“Hoy me he levantado perdedor”, dice M., y se lleva a la boca una cucharada de ropa vieja, esa delicia del día después de un cocido, bien aderezada con cebolla o ajo.

Sabe mi amigo que los perdedores siempre ganan, porque sus historias son más rotundas, tienen vericuetos y te hacen temer por su destino. Los ganadores, por contra, consiguen admiración o envidia, pero nunca empatía. 

Una novela de perdedores siempre lleva trampa. Amarás al perdedor sobre todas las cosas. Él lo sabe y lo explota. Te mira muy cerca, a pocos centímetros de su cara, y espera a que tú des el paso.

-¿Pero ella te miraba a los ojos o a la boca?, quiere saber M., la tercera a la mesa. Su teoría, muy a lo  Flora Davis,  es que si una mujer se pone tan cerca y mira a los ojos es que no habrá sexo. Pero si desliza apenas una o dos miradas hacia la boca, puede ser el comienzo de una gran noche de seducción con un perdedor adorable.

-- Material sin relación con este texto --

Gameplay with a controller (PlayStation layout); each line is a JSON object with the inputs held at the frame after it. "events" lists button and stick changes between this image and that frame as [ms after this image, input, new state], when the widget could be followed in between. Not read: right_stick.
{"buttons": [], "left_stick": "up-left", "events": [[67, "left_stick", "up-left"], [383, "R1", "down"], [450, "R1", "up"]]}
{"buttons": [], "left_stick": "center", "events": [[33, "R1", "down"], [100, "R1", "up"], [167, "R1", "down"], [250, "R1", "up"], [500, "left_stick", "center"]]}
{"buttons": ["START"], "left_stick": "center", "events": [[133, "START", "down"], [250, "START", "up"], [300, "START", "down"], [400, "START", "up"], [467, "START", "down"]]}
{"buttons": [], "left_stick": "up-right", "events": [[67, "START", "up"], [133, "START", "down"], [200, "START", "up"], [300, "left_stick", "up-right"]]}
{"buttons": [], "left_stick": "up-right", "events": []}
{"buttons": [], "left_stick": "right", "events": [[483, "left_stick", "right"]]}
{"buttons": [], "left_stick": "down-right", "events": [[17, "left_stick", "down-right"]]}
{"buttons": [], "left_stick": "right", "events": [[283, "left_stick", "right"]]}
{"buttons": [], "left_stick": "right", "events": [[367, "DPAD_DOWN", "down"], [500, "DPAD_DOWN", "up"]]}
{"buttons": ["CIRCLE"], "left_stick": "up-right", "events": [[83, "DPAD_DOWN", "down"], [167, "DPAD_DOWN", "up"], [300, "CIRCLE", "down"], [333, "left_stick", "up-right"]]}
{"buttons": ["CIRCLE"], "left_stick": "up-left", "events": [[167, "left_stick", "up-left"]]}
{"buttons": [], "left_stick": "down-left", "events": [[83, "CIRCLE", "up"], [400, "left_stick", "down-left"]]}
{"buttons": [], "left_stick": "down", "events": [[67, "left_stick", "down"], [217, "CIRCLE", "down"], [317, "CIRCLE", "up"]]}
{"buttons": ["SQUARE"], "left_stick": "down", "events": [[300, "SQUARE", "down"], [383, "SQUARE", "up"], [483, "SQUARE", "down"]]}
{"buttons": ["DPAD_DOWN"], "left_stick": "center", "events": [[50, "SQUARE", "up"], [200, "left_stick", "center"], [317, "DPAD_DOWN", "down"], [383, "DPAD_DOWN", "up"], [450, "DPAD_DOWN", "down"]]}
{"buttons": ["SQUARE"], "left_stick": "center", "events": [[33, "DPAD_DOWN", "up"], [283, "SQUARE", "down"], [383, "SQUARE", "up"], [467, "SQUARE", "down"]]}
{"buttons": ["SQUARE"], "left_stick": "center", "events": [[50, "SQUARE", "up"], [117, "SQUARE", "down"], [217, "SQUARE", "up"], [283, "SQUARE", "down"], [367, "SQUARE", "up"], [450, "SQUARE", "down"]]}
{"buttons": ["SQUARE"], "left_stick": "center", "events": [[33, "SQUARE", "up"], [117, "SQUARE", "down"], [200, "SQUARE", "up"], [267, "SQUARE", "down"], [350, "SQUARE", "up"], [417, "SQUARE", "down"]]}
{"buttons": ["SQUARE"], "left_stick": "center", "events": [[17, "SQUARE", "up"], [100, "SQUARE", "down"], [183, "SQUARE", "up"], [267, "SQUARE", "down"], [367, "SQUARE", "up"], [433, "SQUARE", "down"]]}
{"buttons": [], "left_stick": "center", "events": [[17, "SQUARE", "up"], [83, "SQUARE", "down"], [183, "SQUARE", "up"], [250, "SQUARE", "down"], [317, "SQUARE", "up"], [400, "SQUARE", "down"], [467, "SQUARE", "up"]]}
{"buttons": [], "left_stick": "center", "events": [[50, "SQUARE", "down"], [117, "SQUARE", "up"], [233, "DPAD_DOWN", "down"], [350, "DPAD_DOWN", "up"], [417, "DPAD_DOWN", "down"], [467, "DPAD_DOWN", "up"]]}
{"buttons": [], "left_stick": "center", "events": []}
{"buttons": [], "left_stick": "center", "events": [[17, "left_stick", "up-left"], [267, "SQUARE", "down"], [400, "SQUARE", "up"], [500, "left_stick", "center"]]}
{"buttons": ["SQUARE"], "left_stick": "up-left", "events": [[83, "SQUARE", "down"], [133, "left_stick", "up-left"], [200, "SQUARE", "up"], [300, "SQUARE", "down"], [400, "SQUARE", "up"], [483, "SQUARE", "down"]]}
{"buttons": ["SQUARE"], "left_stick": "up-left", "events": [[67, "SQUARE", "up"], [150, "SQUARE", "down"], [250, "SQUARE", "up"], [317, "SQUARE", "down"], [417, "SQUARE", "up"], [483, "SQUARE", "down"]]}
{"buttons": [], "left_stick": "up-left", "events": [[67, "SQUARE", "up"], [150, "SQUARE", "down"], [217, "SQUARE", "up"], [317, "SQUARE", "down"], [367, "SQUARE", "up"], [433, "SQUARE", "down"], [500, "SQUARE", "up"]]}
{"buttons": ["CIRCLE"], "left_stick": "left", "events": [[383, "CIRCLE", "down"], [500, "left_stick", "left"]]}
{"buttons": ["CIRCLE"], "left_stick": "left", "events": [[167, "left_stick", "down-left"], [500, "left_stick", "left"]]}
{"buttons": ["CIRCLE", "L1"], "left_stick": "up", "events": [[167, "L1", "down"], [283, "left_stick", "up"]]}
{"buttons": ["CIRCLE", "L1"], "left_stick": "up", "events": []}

Tienen los perdedores algo de huevos Kinder. Los abres con ilusión, sacas las piezas de la sorpresa y a veces eres incapaz de montarlas, pese a que se trata de una construcción básica y presuntamente apta para mayores de tres años. Hay hombres, hay mujeres, que se presentan como juguetes kinder y terminan siendo un rompecabezas imposible. La falsa simpleza, la aparente debilidad, el egocentrismo disfrazado de modestia.

(La simulación es eso que nos inventamos para no ir rompiendo cristales a cada paso. Pero no todo el mundo tiene licencia para engañar).

-Ese hombre es un mentiroso, advirtió el chamán. No te fíes de sus cantos de amor. Contigo cerca nunca se sentirá un héroe.
-Puede, pero si te mira a la boca es difícil pillar la mentira de sus ojos.
-Un perdedor jamás deja ver toda su flaqueza.
-Pues habrá que mirar a otro lado.
-Pues eso.

A mi amiga S. su novio le puso los cuernos con una cajera del supermercado. Se la tiró una y otra vez, entre jadeos que anunciaban ofertas de yogur y suavizante. En cada relato las amigas reforzábamos el oficio de esa mujer con redoblado menosprecio clasista, cuando la pobre sólo pasaba por ahí y se topó con un capullo perdedor que necesitaba sentirse más que ella para soportar su oscura y dolorosa mediocridad.

La única redención del perdedor es una hazaña a pequeña o gran escala. Salvar a la chica que abandonó en el torreón. Pedir disculpas sin dejar de mirarle a los ojos. Y luego, poco a poco, iniciar el descenso al cono Sur. O, de lo contrario, permanecer encerrado en el huevo Kinder hasta sobrepasar con creces la fecha de caducidad. Una dulce condena.

PD. Mi perdedor favorito es Jack Lemmon en “El Apartamento”, esa película perfecta.